Marion Wagner, chairperson of MID, and director of Breadline Africa, explained that she had initiated a clean-up programme a few years ago when she was the social development director of the MID.

She said the programme was run together with Safer Together and was done to restore dignity, allow homeless folk to get some work experience, help to store their personal belongings, earn vouchers in exchange for doing a valuable street cleaning project and to build up trust with the homeless to encourage them to use shelters and social workers to start a programme of reintegration.

“A few members of the team managed to find jobs and we helped them get ID books and return to families, where possible,” Ms Wagner said.

It was Ms Wagner who contacted Greg Damster, the Kite Festival event organiser, in 2014, to ask if the Kite Festival would consider using a team of homeless people to clean up after their event.

“We had used a team for the Earth Wave event the same year which worked very well. The Kite Festival has been a huge success for all parties ever since. We are extremely grateful to Cape Mental Health for trusting the team,” she said.

She said: “Some of our team did leave the streets; but the project only really had funds to accommodate six people every Saturday – and the need was much greater. The decision was then taken to use the services of a part time social worker instead (Marion Thomas) who has had great results,” Ms Wagner said.

Rushana Gasant was one of the MID team, along with Jannie Buffeleant and Jerome Mentoor, who helped clean up after the Kite Festival.

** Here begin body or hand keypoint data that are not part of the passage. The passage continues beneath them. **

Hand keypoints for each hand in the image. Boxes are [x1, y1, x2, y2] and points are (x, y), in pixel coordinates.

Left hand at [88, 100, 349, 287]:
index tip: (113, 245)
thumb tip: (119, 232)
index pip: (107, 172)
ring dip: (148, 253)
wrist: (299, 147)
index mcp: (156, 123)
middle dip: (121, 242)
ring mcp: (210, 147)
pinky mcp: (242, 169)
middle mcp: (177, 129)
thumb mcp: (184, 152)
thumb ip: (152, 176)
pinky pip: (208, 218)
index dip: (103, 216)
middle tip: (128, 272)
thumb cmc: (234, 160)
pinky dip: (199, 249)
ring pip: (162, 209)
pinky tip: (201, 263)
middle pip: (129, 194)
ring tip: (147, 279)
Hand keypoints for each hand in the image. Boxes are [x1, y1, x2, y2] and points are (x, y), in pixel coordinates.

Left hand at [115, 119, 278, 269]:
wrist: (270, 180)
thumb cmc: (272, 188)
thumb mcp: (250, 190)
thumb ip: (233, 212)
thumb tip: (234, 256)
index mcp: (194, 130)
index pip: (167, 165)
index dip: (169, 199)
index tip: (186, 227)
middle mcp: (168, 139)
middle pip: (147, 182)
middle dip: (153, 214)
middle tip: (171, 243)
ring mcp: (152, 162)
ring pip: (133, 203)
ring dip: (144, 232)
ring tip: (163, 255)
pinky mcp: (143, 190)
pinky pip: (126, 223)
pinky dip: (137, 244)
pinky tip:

Ms Gansant said she was very grateful to the programme for the opportunity. “The people of Muizenberg know me; I am part of the community, I want to help. This is a good project, this is very good for us,” she said.

Both Mr Mentoor and Mr Buffeleant said the days work was a good experience for them.

Bokkie April has been on the streets too long to remember. She said she has no family left; just those who share their days with her now. “Muizenberg is very kind to me,” she said.